As if their leanings aren’t as obvious as that tower in Pisa, this time of year, when decisions in their big cases come out daily, the tilt becomes plain as day. You can probably do this as well as I can, but if you just name the issue, I can pretty reliably tell you what the final score will be and which team will come out on top.
Sure, to some extent it’s always been like this, but as one who’s paid close attention to the justices’ shenanigans since the 1960s, it seems more pronounced than ever — and the decisions more vitriolic than ever toward their colleagues.

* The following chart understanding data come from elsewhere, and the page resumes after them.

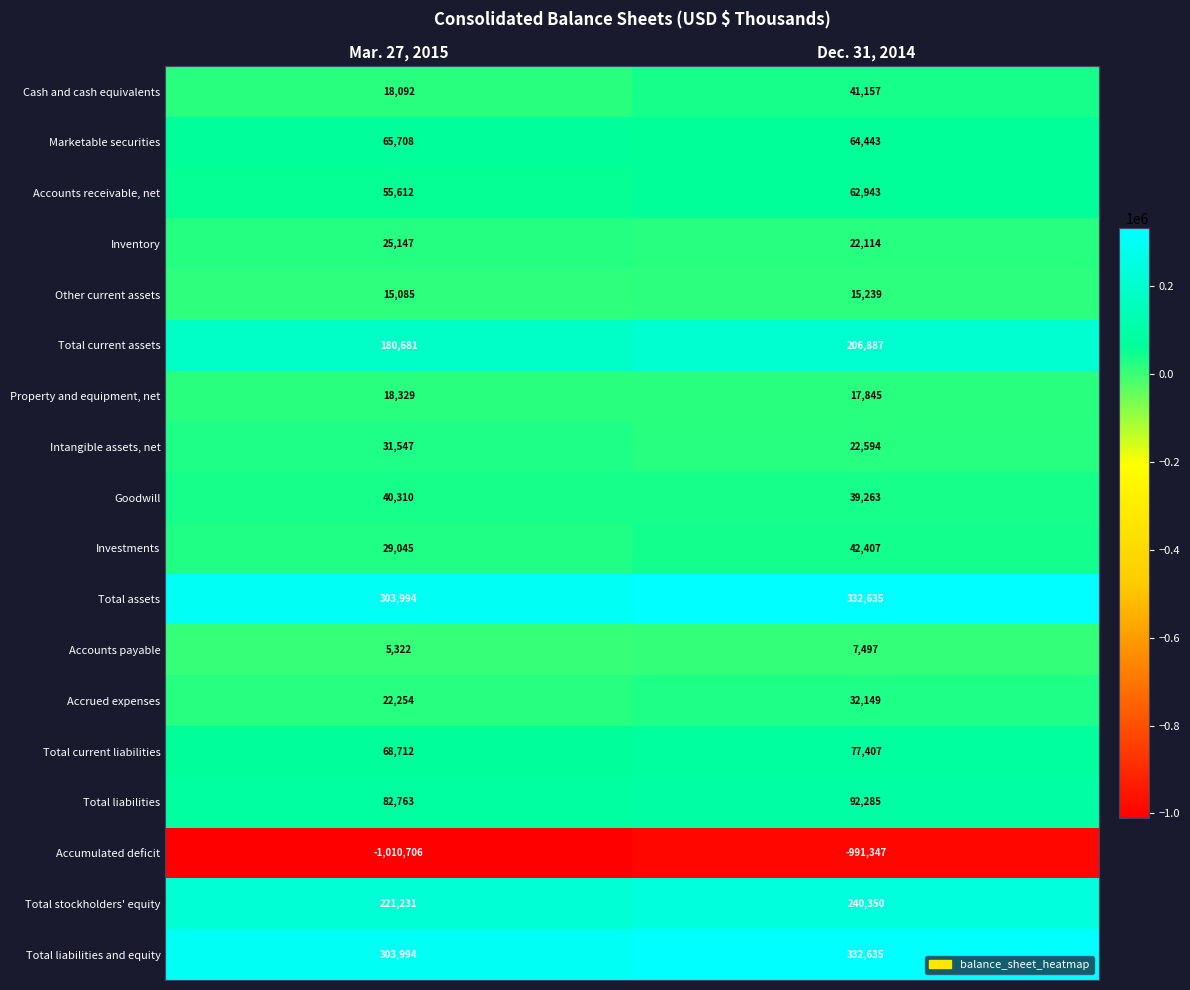

At which label is Marketable securities closest to 65075?

Dec. 31, 2014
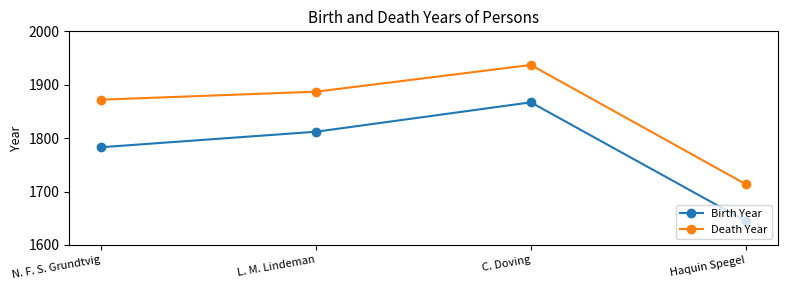

Reading left to right, what are all the values shown in this chart?

Birth Year: N. F. S. Grundtvig=1783	L. M. Lindeman=1812	C. Doving=1867	Haquin Spegel=1645
Death Year: N. F. S. Grundtvig=1872	L. M. Lindeman=1887	C. Doving=1937	Haquin Spegel=1714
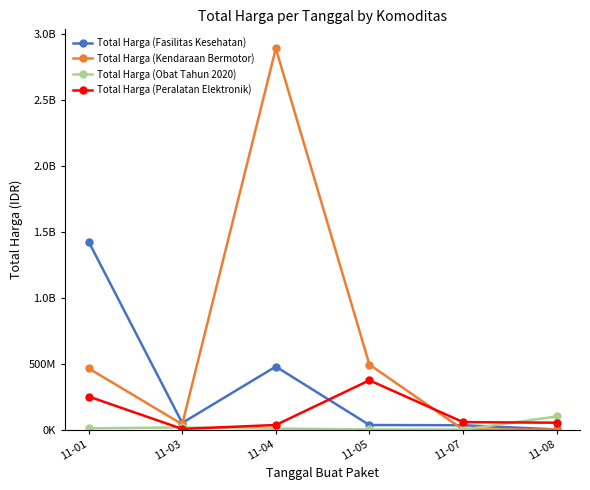

List the series in order of their overall mean, lowest first.

Total Harga (Obat Tahun 2020), Total Harga (Peralatan Elektronik), Total Harga (Fasilitas Kesehatan), Total Harga (Kendaraan Bermotor)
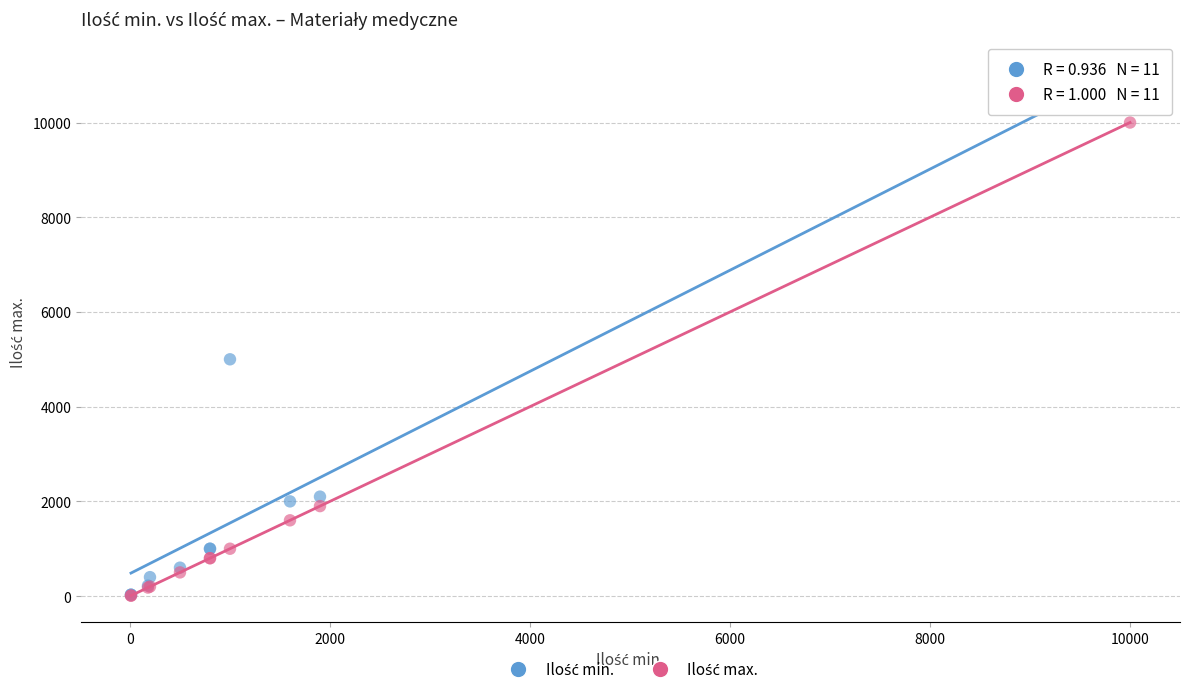

Across all series, what Y value is closest to 5505?

5000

That last characteristic of insulting dissents seems to have ratcheted up during the reign of my old law school professor Antonin Scalia, whose doppelganger must have been Don Rickles, but even Rickles wasn’t as mean-spirited about it.
And worst of all, not even the longest-standing precedent is safe. If the current majority doesn’t like a decision that’s been on the books since before they were born, they just swat it away and claim it was wrong to begin with, because it was based on “judicial activism” rather than the original meaning of the Founders’ words. Of course, nothing about modern American life and technology existed 250 years ago, so the whole concept of “originalism” is just another form of activism dressed up in a white wig and ruffled shirt.

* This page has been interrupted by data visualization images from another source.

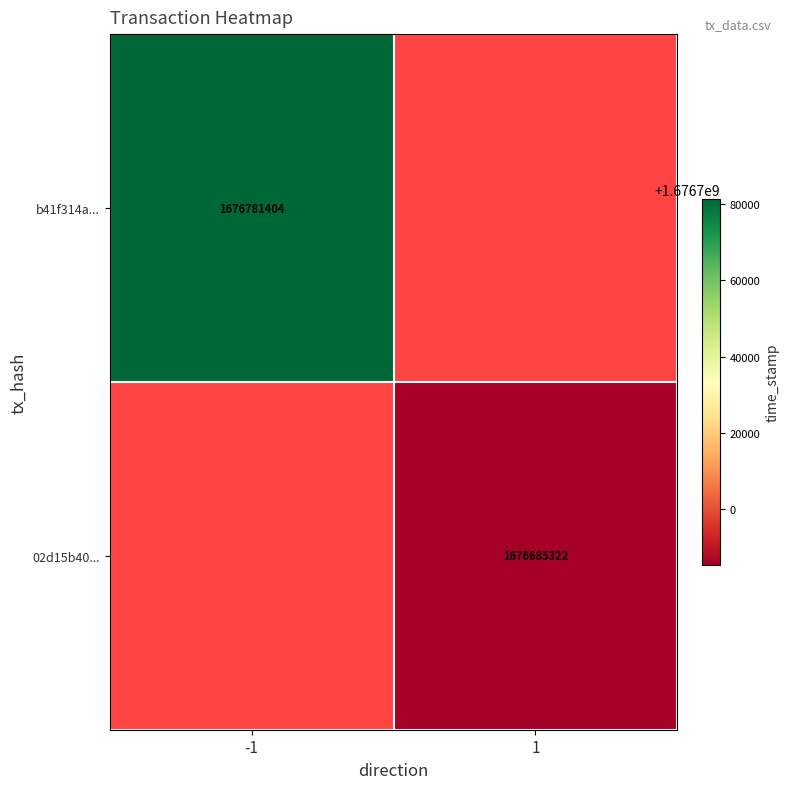

The value of 02d15b40... at 1 is 533738121. True or false?

False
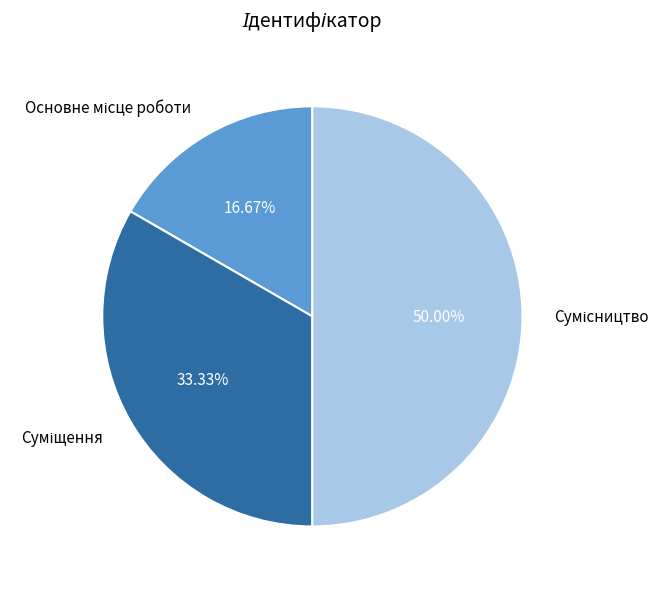

Is it true that Основне місце роботи is 17% of the pie?

True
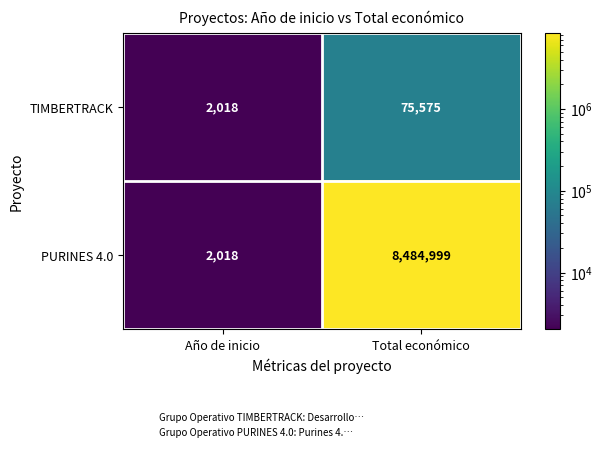

At Total económico, list the series in order from smallest to largest.

TIMBERTRACK, PURINES 4.0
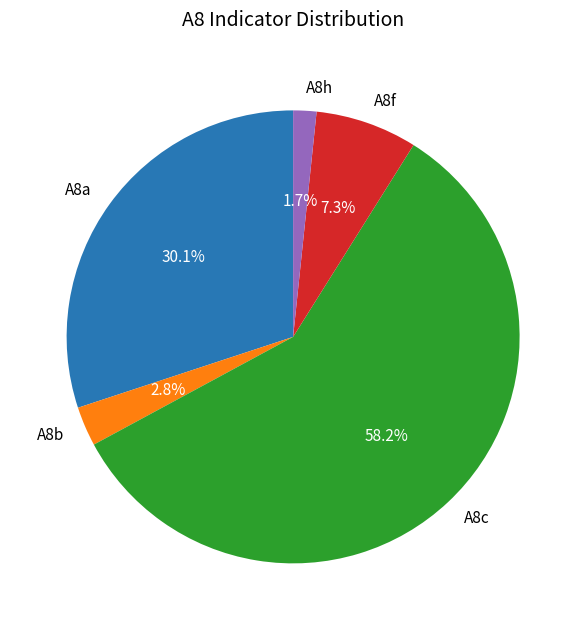

To the nearest percent, what is the average slice percentage?

20%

Which finally brings me to the point I’ve been circling for the past few paragraphs. What if our Supreme Court and other federal judges were appointed initially on the condition that their “good behavior” — that’s the standard in Article III, Section 1, after all — was to be determined after a trial period of, say, five years, with the judgment then to be made whether they had met that standard or were going rogue to such an extent as not to be reconfirmed for another five years, and so on?
Contrary to popular belief, there’s nothing in the Constitution about being appointed for life; that’s just what “good behavior” has been taken to mean — thus far. And if some of our other constitutional provisions have mutated so considerably to their current meanings, there’s no reason why the assumed meaning of this one should be sacrosanct.
So, let’s appoint the Souters, the Alitos, and the Scalias on condition of good behavior and see how they behave over that first term of years. If they’re not observing proper respect for established precedents, or are routinely bad-mouthing their colleagues, or are just making it up as they go along to fulfill some partisan personal philosophy — or are abusing the ethics of their positions by taking emoluments that make their impartial judgment suspect — then it’s back to some well-paying law firm for them, where they can pursue any of these judicial no-no’s with abandon.
I confess to having totally made up this theory of constitutional interpretation, but if you’re with me on this, it could become a national movement — and could go all the way to the Supreme Court on its own. Then, we’d really see how the votes came out, because any of them worried about their future employment wouldn’t want to be disrobed in public, would they?
L. Phillips Runyon III has practiced law in Peterborough for 50 years and was the presiding justice of the 8th Circuit Court for 27 years.